--- Quoted passage Enclosed Below ---
Home Investor Selling Rule #2

"Overpricing your home can be worse than under-pricing it."

Q: How do I know what the right price is to ask for my home?
Once we have a good idea as to the market value of your home or property, we need to determine the optimum price to position your home on the market.

Your first instinct might be to put your home on the market for the highest price that someone has told you your property might be worth. In fact, many people do just this in the hope that somebody will "bite" and pay top-dollar for their home.

Unfortunately, this is rarely a good idea if you actually intend to sell your home. (There are two exceptions to this which will be covered later). The reasons for this will become clear in this section and I'll give you some guidelines that will help you figure out the best price at which to market your property to reach your goals.

The first thing you need to understand about property prices is your home is going to be placed on the market with competing properties (homes similar to your own in a similar price range). When you consider the price of your home, you must determine where you would like to position your home when compared to your competition; do you want to be the most expensive property, the best value or somewhere in the middle?

When buyers are looking for homes they will compare your home to your competitors and they will determine your home's value by comparison to others on the market. It will quickly become evident to buyers that your home is either expensive, good value or priced at a fair market price.

If your home is expensive by comparison to other similar homes in the area, you will attract fewer potential buyers to view your home. The result is you are less likely to receive offers you consider acceptable since most buyers will opt to place offers for other homes that represent better value (the exception to this is where your home has some unique features, such as waterfront, that are not available in other homes currently on the market. In this case, your home can command a premium in the market and still be considered good value).
--- End of Enclosed Quoted passage ---
--- Data supplied Enclosed Below ---
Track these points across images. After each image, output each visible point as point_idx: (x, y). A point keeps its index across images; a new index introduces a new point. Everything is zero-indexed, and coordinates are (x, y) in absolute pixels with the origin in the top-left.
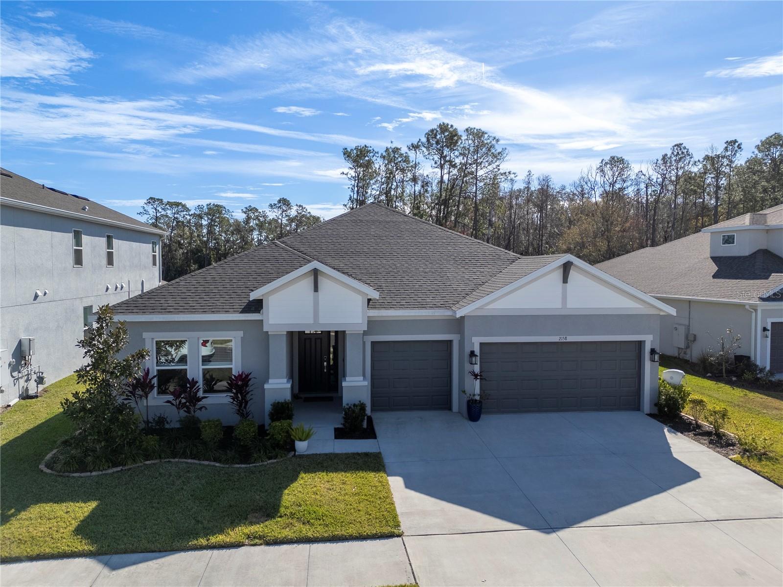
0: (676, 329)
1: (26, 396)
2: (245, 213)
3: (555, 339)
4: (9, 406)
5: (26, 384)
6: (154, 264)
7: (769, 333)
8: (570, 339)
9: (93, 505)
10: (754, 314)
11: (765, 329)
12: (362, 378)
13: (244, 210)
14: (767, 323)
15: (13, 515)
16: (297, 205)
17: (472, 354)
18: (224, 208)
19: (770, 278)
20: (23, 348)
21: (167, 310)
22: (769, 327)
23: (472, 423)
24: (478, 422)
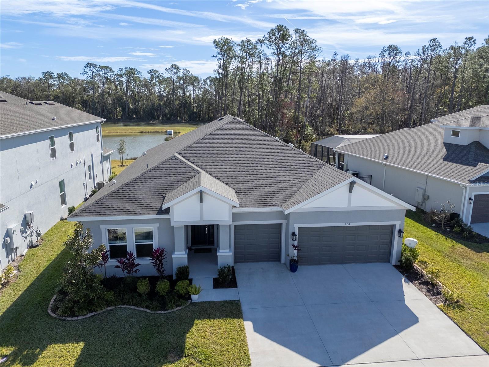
0: (418, 191)
1: (31, 246)
2: (150, 73)
3: (343, 224)
4: (23, 255)
5: (31, 238)
6: (98, 140)
7: (472, 202)
8: (352, 224)
9: (82, 344)
10: (464, 190)
11: (470, 199)
12: (228, 250)
13: (149, 72)
14: (472, 195)
15: (39, 354)
16: (183, 69)
17: (294, 234)
18: (136, 70)
19: (477, 166)
20: (27, 219)
21: (113, 213)
22: (473, 198)
23: (292, 273)
24: (296, 273)
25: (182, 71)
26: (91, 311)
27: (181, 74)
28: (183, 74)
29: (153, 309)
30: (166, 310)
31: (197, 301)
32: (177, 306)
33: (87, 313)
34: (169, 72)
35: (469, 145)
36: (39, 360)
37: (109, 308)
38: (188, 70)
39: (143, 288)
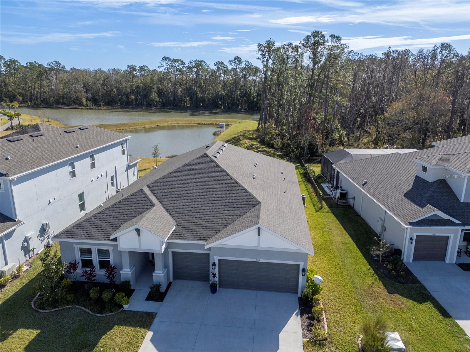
1: (48, 246)
3: (254, 260)
4: (38, 254)
5: (48, 240)
6: (124, 153)
7: (414, 242)
8: (261, 261)
10: (406, 230)
11: (411, 239)
13: (216, 63)
14: (413, 236)
16: (245, 61)
17: (214, 264)
18: (205, 62)
20: (44, 227)
21: (82, 237)
23: (211, 294)
24: (215, 294)
25: (244, 63)
26: (55, 307)
27: (243, 65)
28: (245, 66)
29: (93, 312)
30: (102, 314)
31: (127, 310)
32: (111, 312)
33: (53, 308)
34: (232, 64)
35: (433, 182)
36: (9, 338)
37: (68, 307)
38: (250, 62)
39: (93, 294)
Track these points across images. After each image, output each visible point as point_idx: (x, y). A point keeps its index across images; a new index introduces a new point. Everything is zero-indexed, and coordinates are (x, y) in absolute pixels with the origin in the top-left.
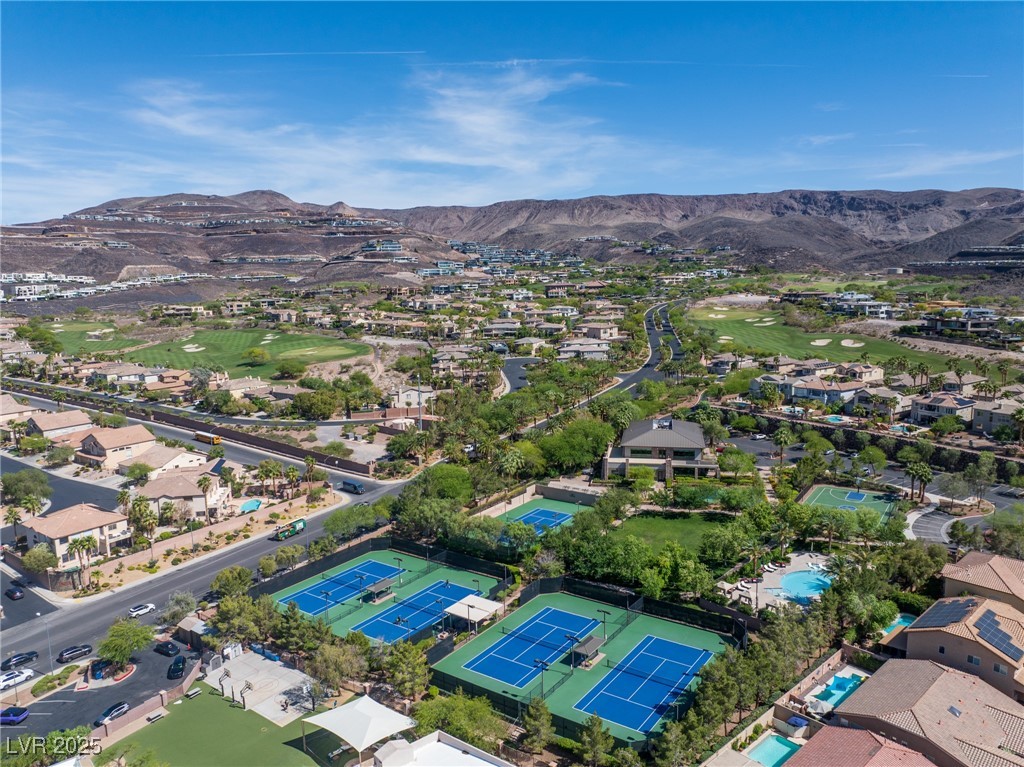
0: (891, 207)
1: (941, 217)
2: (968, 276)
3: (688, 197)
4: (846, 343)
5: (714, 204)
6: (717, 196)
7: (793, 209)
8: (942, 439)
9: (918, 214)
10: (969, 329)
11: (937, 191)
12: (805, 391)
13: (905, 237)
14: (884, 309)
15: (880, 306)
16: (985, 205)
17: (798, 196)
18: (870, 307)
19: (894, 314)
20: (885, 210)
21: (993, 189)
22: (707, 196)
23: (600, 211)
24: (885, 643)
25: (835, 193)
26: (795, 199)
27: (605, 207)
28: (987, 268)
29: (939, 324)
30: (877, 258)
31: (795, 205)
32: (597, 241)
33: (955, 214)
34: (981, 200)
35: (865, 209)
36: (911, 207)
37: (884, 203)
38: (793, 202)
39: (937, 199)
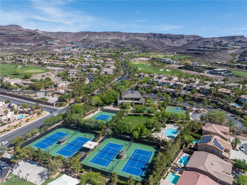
--- End of Enclosed Data supplied ---
Exercise tasks:
[1] Please reproduce, word for word, the stretch of the home-pricing passage from "Once we have" through "reach your goals.".
[2] Decide whether the home-pricing passage agrees with each statement below, giving yes or no and the deciding words from the passage, quoted exactly.
(a) Buyers judge a home's value by comparing it with other homes on the market.
(b) The passage mentions three exceptions to the idea that overpricing is a bad idea.
(c) A home with a unique feature such as waterfront can ask a premium and still be seen as good value.

Replies:
[1]
Once we have a good idea as to the market value of your home or property, we need to determine the optimum price to position your home on the market.

Your first instinct might be to put your home on the market for the highest price that someone has told you your property might be worth. In fact, many people do just this in the hope that somebody will "bite" and pay top-dollar for their home.

Unfortunately, this is rarely a good idea if you actually intend to sell your home. (There are two exceptions to this which will be covered later). The reasons for this will become clear in this section and I'll give you some guidelines that will help you figure out the best price at which to market your property to reach your goals.

[2]
(a) Yes: "they will determine your home's value by comparison to others on the market"
(b) No: "There are two exceptions to this which will be covered later"
(c) Yes: "In this case, your home can command a premium in the market and still be considered good value"